Visual Odometry and Sensor Fusion

A decentralized path planning system requires fleet members to communicate where they are in the world with a very high degree of accuracy. Because of this, our team investigated a significant amount of research and development time into the state estimation portion of this project. We explored two main avenues: visual odometry for high-quality state estimation, and implementing a filter to smooth and fuse sensor data.

Wheel Odometry

While our team was developing more complex state estimation software, we used the robot’s native wheel odometry to construct rudimentary pose estimates so that we could test our path planning. We developed a simple odometry adapter node that took the robot’s latest odometry updates and offset them by the robot’s known starting position to transform them into the world frame.

During this time, we came to truly appreciate the important of managing sensor noise and drift with either sensor fusion or smoothing techniques. Odometry, we found, has a tendency to accumulate error over time. This meant that by using odometry-based pose estimates, we were severely limiting the physical distance our robot could traverse before it stopped being able to recognize when it had achieved a step or even a goal. Increasing tolerance for error extended this lifetime at the cost of earlier inaccuracy, since a higher amount of error was acceptable.

All in all, while odometry-based state estimation was a useful stand-in for accurate state estimation, we would never use it in isolation for any long-term state estimation. However, it could be a useful tool when paired with another sensor that provided intermediate, highly accurate estimates, such as a GPS system or visual landmark detection.

Monocular Visual Odometry

The goal of the Visual Odometry Node is to provide a pose estimate of the Neato through a singular camera mounted in the front. This data will feed into an extended kalman filter in the Sensor Fusion Node which combines internal odometry with the visual odometry to generate a more accurate pose estimate.

One of the biggest issues we ran into was creating depth maps for motion estimation. Depth maps require to sensors (usually a stereo camera) where the baseline distance is known, therefore being able to extract the depth. However with only one camera, we turned to the method of extracting a rotation and translation matrix from an essential matrix decompostiion. The finalized pipeline is as follows:

MVO Pipeline

Calibration

Once this pipeline was able to produce a pose, the next step was to calibrate it on the actual Neato. One of the first problems we noticed was the inconsistency as it travels the positive x axis. Testing consisted of manually pushing the Neato 0.5m every 6 seconds and compared the recorded distance to the real distance. (A velocity of 0.083 m/s was just a magic number that worked the best with mathcing features between each frame.)

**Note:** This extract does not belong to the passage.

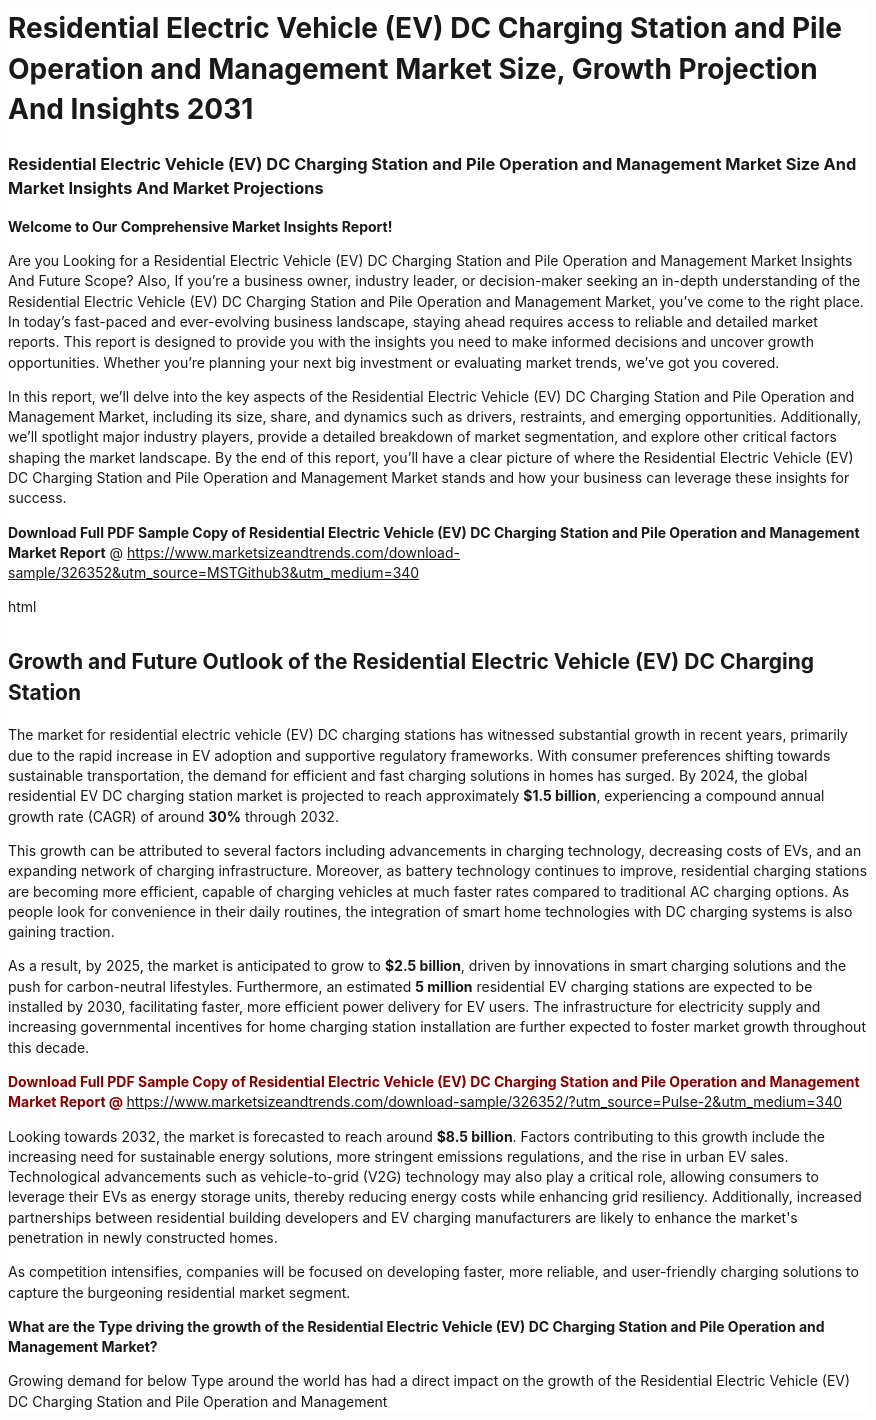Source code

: <H1> Residential Electric Vehicle (EV) DC Charging Station and Pile Operation and Management Market Size, Growth Projection And Insights 2031</H1><div class="" data-test-id=""><h3><span class="">Residential Electric Vehicle (EV) DC Charging Station and Pile Operation and Management Market Size And Market Insights And Market Projections</span></h3></div><div class="" data-test-id=""><p><strong>Welcome to Our Comprehensive Market Insights Report!</strong></p><p>Are you Looking for a Residential Electric Vehicle (EV) DC Charging Station and Pile Operation and Management Market Insights And Future Scope? Also, If you&rsquo;re a business owner, industry leader, or decision-maker seeking an in-depth understanding of the Residential Electric Vehicle (EV) DC Charging Station and Pile Operation and Management Market, you&rsquo;ve come to the right place. In today&rsquo;s fast-paced and ever-evolving business landscape, staying ahead requires access to reliable and detailed market reports. This report is designed to provide you with the insights you need to make informed decisions and uncover growth opportunities. Whether you&rsquo;re planning your next big investment or evaluating market trends, we&rsquo;ve got you covered.</p><p>In this report, we&rsquo;ll delve into the key aspects of the Residential Electric Vehicle (EV) DC Charging Station and Pile Operation and Management Market, including its size, share, and dynamics such as drivers, restraints, and emerging opportunities. Additionally, we&rsquo;ll spotlight major industry players, provide a detailed breakdown of market segmentation, and explore other critical factors shaping the market landscape. By the end of this report, you&rsquo;ll have a clear picture of where the Residential Electric Vehicle (EV) DC Charging Station and Pile Operation and Management Market stands and how your business can leverage these insights for success.</p><p><strong>Download Full PDF Sample Copy of Residential Electric Vehicle (EV) DC Charging Station and Pile Operation and Management Market Report</strong> @ <a href="https://www.marketsizeandtrends.com/download-sample/326352&utm_source=MSTGithub3&utm_medium=340" target="_blank">https://www.marketsizeandtrends.com/download-sample/326352&utm_source=MSTGithub3&utm_medium=340</a></p></div><div class="" data-test-id=""><p><span class="">html<div> <h2>Growth and Future Outlook of the Residential Electric Vehicle (EV) DC Charging Station</h2> <p>The market for residential electric vehicle (EV) DC charging stations has witnessed substantial growth in recent years, primarily due to the rapid increase in EV adoption and supportive regulatory frameworks. With consumer preferences shifting towards sustainable transportation, the demand for efficient and fast charging solutions in homes has surged. By 2024, the global residential EV DC charging station market is projected to reach approximately <strong>$1.5 billion</strong>, experiencing a compound annual growth rate (CAGR) of around <strong>30%</strong> through 2032.</p> <p>This growth can be attributed to several factors including advancements in charging technology, decreasing costs of EVs, and an expanding network of charging infrastructure. Moreover, as battery technology continues to improve, residential charging stations are becoming more efficient, capable of charging vehicles at much faster rates compared to traditional AC charging options. As people look for convenience in their daily routines, the integration of smart home technologies with DC charging systems is also gaining traction.</p> <p>As a result, by 2025, the market is anticipated to grow to <strong>$2.5 billion</strong>, driven by innovations in smart charging solutions and the push for carbon-neutral lifestyles. Furthermore, an estimated <strong>5 million</strong> residential EV charging stations are expected to be installed by 2030, facilitating faster, more efficient power delivery for EV users. The infrastructure for electricity supply and increasing governmental incentives for home charging station installation are further expected to foster market growth throughout this decade.</p> <p><strong><span style="color: #800000;">Download Full PDF Sample Copy of Residential Electric Vehicle (EV) DC Charging Station and Pile Operation and Management Market Report @</span>&nbsp;</strong><a href="https://www.marketsizeandtrends.com/download-sample/326352/?utm_source=Pulse-2&amp;utm_medium=340">https://www.marketsizeandtrends.com/download-sample/326352/?utm_source=Pulse-2&amp;utm_medium=340</a></p> <p>Looking towards 2032, the market is forecasted to reach around <strong>$8.5 billion</strong>. Factors contributing to this growth include the increasing need for sustainable energy solutions, more stringent emissions regulations, and the rise in urban EV sales. Technological advancements such as vehicle-to-grid (V2G) technology may also play a critical role, allowing consumers to leverage their EVs as energy storage units, thereby reducing energy costs while enhancing grid resiliency. Additionally, increased partnerships between residential building developers and EV charging manufacturers are likely to enhance the market's penetration in newly constructed homes.</p> <p>As competition intensifies, companies will be focused on developing faster, more reliable, and user-friendly charging solutions to capture the burgeoning residential market segment.</p></div></span></p><p><strong><span class="">What are the&nbsp;Type driving the growth of the Residential Electric Vehicle (EV) DC Charging Station and Pile Operation and Management Market?</span></strong></p></div><div class="" data-test-id=""><p><span class="">Growing demand for below Type around the world has had a direct impact on the growth of the Residential Electric Vehicle (EV) DC Charging Station and Pile Operation and Management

Below is a graph showing the differnces in the outputed X pose (in red) compared to each 0.5m in real life (in blue). There was a huge inconsistency in the output scaling and positive/negative sign for each test which seemed very unrealiable.

The first 8 test we performed used cv2.recoverPose() to extract the rotation and translation. In the second set of tests, we tried directly implementing the single value decomposition math to extract the matrices. With the random spikes, we decided to continue with the OpenCV function. The next step to extracting out the correct translation is to compute the scale in each image. Using this function has a certain scale ambiguity that we cannot control.

Calibration for X

The second set of calibration tests we performed was with the rotation matrix. Unlike the translation, this yielded very accurate results over time. In this calibration test, the real angle and computed angles were measured every 45 degrees going from 0 to 180 degrees clockwise and counter-clockwise. In the graph below, blue represents the manual movement of turning and the red is the output. The initial 45-90 degrees were very inaccurate as the estimation motion would always be significantly lower. However, as the Neato reaches 180 degrees, the angles would adjust to be more accurate, usually settling within 10 degrees.

Calibration for Rotation

Concluding Thoughts

In the end, the pose estimate from monocular visual odometry was not implementing due to the inaccuracy and time constriants. Something that would be super helpful would be to create more visualizations of the differnt steps for easier debugging, ie drawing out the epipolar lines and using Rvis to show how the poses change.

Sensor Fusion Via Extended Kalman Filter

We also explored the avenue of sensor fusion, i.e. combining using multiple sources of position data (visual odometry and wheel odometry, in our case) to develop a highly accurate pose estimate overall. We first considered using the ROS2 robot_localization package, which runs an Extended Kalman Filter under the hood to fuse an arbitrary amount of data from various sensors. However, we decided that it would be a great learning experience to write an EKF node ourselves. We chose to use EKF rather than a standard Kalman Filter so that we could encorporate velocity data, which all types of odometry are capable of providing but also transforms the system into a nonlinear model. While a Kalman Filter can only model a linear state, EKF includes a first-order linearization step to expand its modelling capability.

We developed this node with the ability to take either wheel odometry or visual odometry, or both, and utilize them to continually improve the filter’s internal model of the world. We also developed a “pose plotter” node that listened to both odometry outputs and the EKF’s pose model and compared the outputted pose estimates. While we ran out of time to fully test the EKF node or integrate it with the rest of the system, writing the filter ourselves was an immensely educational experience that deepened our understanding of the theory behind sensor fusion techniques.